The struggle to connect

More cables to come — work underway at 2Africa, a 45,000 km undersea cable circling the African continent and connecting Europe and Asia, funded by a consortium led by Meta (formerly Facebook). The cable landed in Genoa, Italy in April and in Djibouti in May.
2Africa, a 45,000-kilometer (28,000-mile) undersea cable that will circle Africa and connect to Europe and Asia, landed in Genoa, Italy earlier this year.

The continent will need both cables and more as internet usage increases and older cables become obsolete or reach the end of their useful lives.

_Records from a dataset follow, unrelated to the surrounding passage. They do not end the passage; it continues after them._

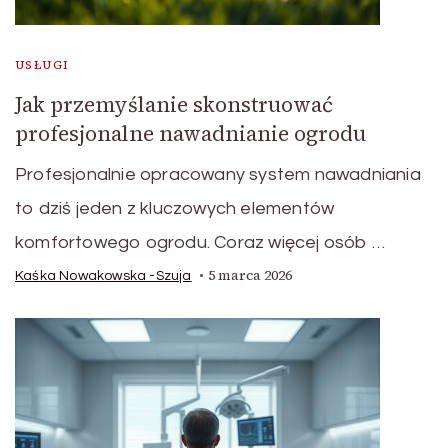
USŁUGI
Jak przemyślanie skonstruować
profesjonalne nawadnianie ogrodu
Profesjonalnie opracowany system nawadniania
to dziś jeden z kluczowych elementów
komfortowego ogrodu. Coraz więcej osób …
5 marca 2026
Kaśka Nowakowska -Szuja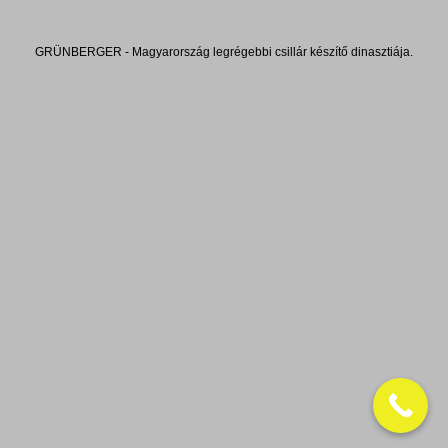
GRÜNBERGER - Magyarország legrégebbi csillár készítő dinasztiája.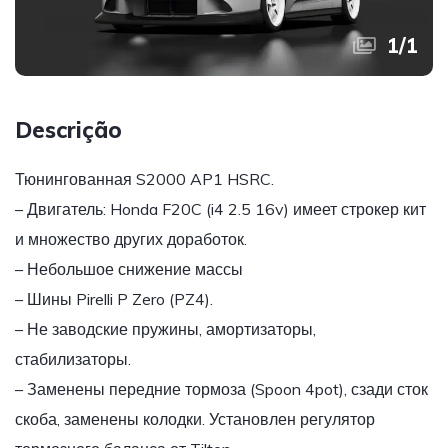
1
/
1
Descrição
Тюнингованная S2000 AP1 HSRC.
– Двигатель: Honda F20C (i4 2.5 16v) имеет строкер кит
и множество других доработок.
– Небольшое снижение массы
– Шины Pirelli P Zero (PZ4).
– Не заводские пружины, амортизаторы,
стабилизаторы.
– Заменены передние тормоза (Spoon 4pot), сзади сток
скоба, заменены колодки. Установлен регулятор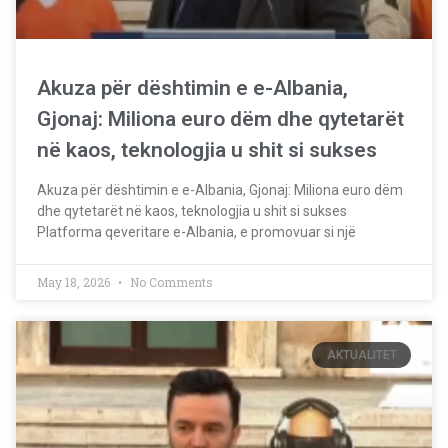
Akuza për dështimin e e-Albania,
Gjonaj: Miliona euro dëm dhe qytetarët
në kaos, teknologjia u shit si sukses
Akuza për dështimin e e-Albania, Gjonaj: Miliona euro dëm
dhe qytetarët në kaos, teknologjia u shit si sukses
Platforma qeveritare e-Albania, e promovuar si një
May 18, 2026
No Comments
AKTUALITET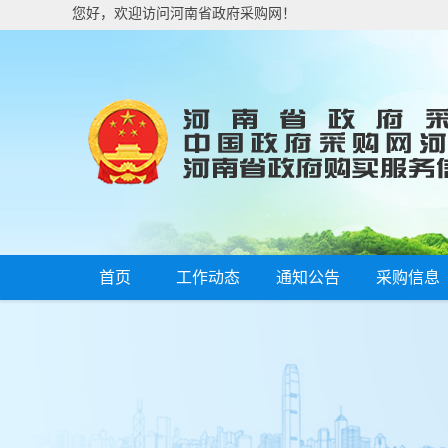
您好，欢迎访问河南省政府采购网！
首页
工作动态
通知公告
采购信息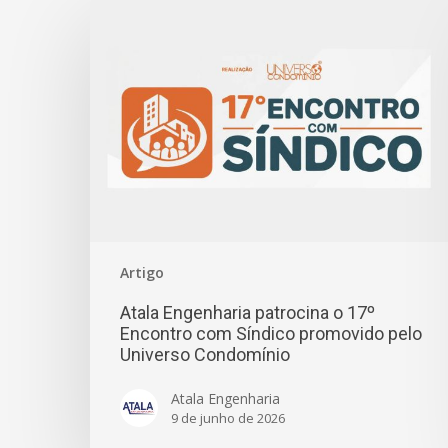
Artigo
Atala Engenharia patrocina o 17º
Encontro com Síndico promovido pelo
Universo Condomínio
Atala Engenharia
9 de junho de 2026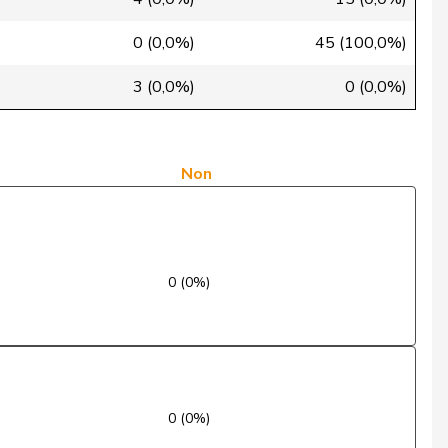
Oui
0 (0,0%)
45 (100,0%)
Oui
3 (0,0%)
0 (0,0%)
Absent
Non
Non
Oui
Oui
0 (0%)
Non
Non
Oui
0 (0%)
Oui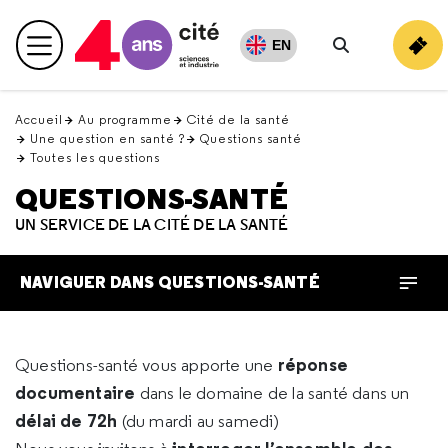
Retour
en
EN
Menu principal
haut
Rechercher
Accueil
Au programme
Cité de la santé
Une question en santé ?
Questions santé
Toutes les questions
QUESTIONS-SANTÉ
UN SERVICE DE LA CITÉ DE LA SANTÉ
NAVIGUER DANS QUESTIONS-SANTÉ
réponse
Questions-santé vous apporte une
documentaire
dans le domaine de la santé dans un
délai de 72h
(du mardi au samedi)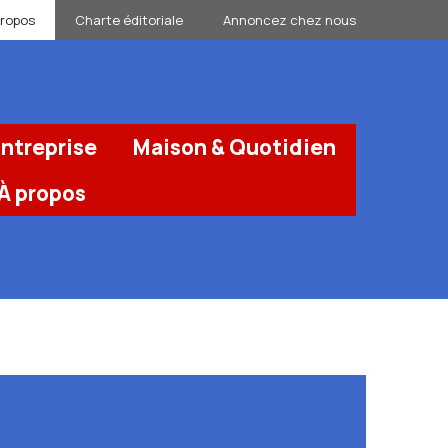
propos
Charte éditoriale
Annoncez chez nous
ntreprise
Maison & Quotidien
À propos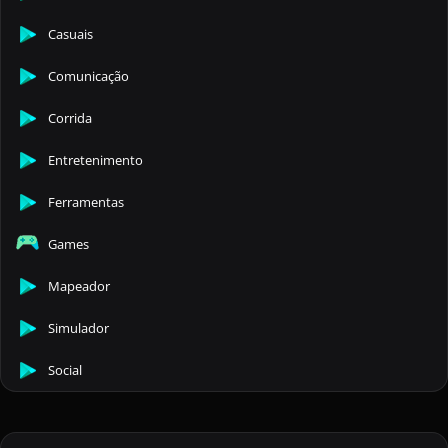
Casuais
Comunicação
Corrida
Entretenimento
Ferramentas
Games
Mapeador
Simulador
Social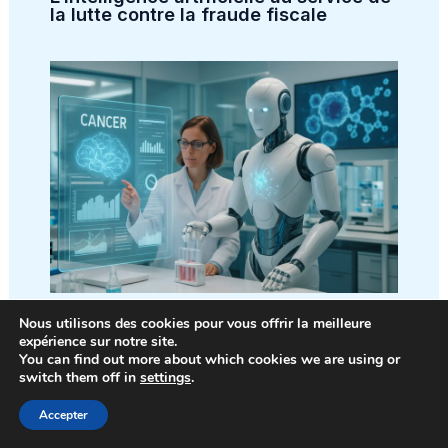
la lutte contre la fraude fiscale
L’intelligence artificielle : une nouvelle
Nous utilisons des cookies pour vous offrir la meilleure
alliée dans la bataille contre le cancer
expérience sur notre site.
You can find out more about which cookies we are using or
switch them off in
settings
.
Accepter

Alan Mauldin, director of research at telecoms market research firm TeleGeography, says demand for international bandwidth in Africa tripled between 2018 and 2021, and that by 2028, demand will be 16 times higher than it was last year.

While transcontinental cables will continue to play an important role in Africa’s Internet future, so will domestic data centers. Storing more Internet data in Africa and placing data centers closer to end users will speed up response time and reduce data costs, Harmse explains. “It’s the next big thing,” he says, adding that Paratus’ latest data center, an $8 million project in the Namibian capital Windhoek, will be completed in August.

In the meantime, Equiano continues its journey to South Africa, its final destination, while engineers work to connect its branches to the ever-expanding West African network.

“The fight is on,” says Harmse. “Africa is the continent that needs to be connected.”